=== Record excerpts ===

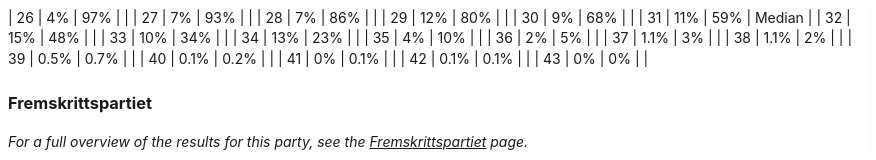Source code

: | 26 | 4% | 97% |  |
| 27 | 7% | 93% |  |
| 28 | 7% | 86% |  |
| 29 | 12% | 80% |  |
| 30 | 9% | 68% |  |
| 31 | 11% | 59% | Median |
| 32 | 15% | 48% |  |
| 33 | 10% | 34% |  |
| 34 | 13% | 23% |  |
| 35 | 4% | 10% |  |
| 36 | 2% | 5% |  |
| 37 | 1.1% | 3% |  |
| 38 | 1.1% | 2% |  |
| 39 | 0.5% | 0.7% |  |
| 40 | 0.1% | 0.2% |  |
| 41 | 0% | 0.1% |  |
| 42 | 0.1% | 0.1% |  |
| 43 | 0% | 0% |  |

### Fremskrittspartiet

*For a full overview of the results for this party, see the [Fremskrittspartiet](party-fremskrittspartiet.html) page.*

===

Only the pictures are to be left out, and all of the data must otherwise be transcribed exactly.

__Finished task__.
Source code

: | 26 | 4% | 97% |  |
| 27 | 7% | 93% |  |
| 28 | 7% | 86% |  |
| 29 | 12% | 80% |  |
| 30 | 9% | 68% |  |
| 31 | 11% | 59% | Median |
| 32 | 15% | 48% |  |
| 33 | 10% | 34% |  |
| 34 | 13% | 23% |  |
| 35 | 4% | 10% |  |
| 36 | 2% | 5% |  |
| 37 | 1.1% | 3% |  |
| 38 | 1.1% | 2% |  |
| 39 | 0.5% | 0.7% |  |
| 40 | 0.1% | 0.2% |  |
| 41 | 0% | 0.1% |  |
| 42 | 0.1% | 0.1% |  |
| 43 | 0% | 0% |  |

### Fremskrittspartiet

*For a full overview of the results for this party, see the [Fremskrittspartiet](party-fremskrittspartiet.html) page.*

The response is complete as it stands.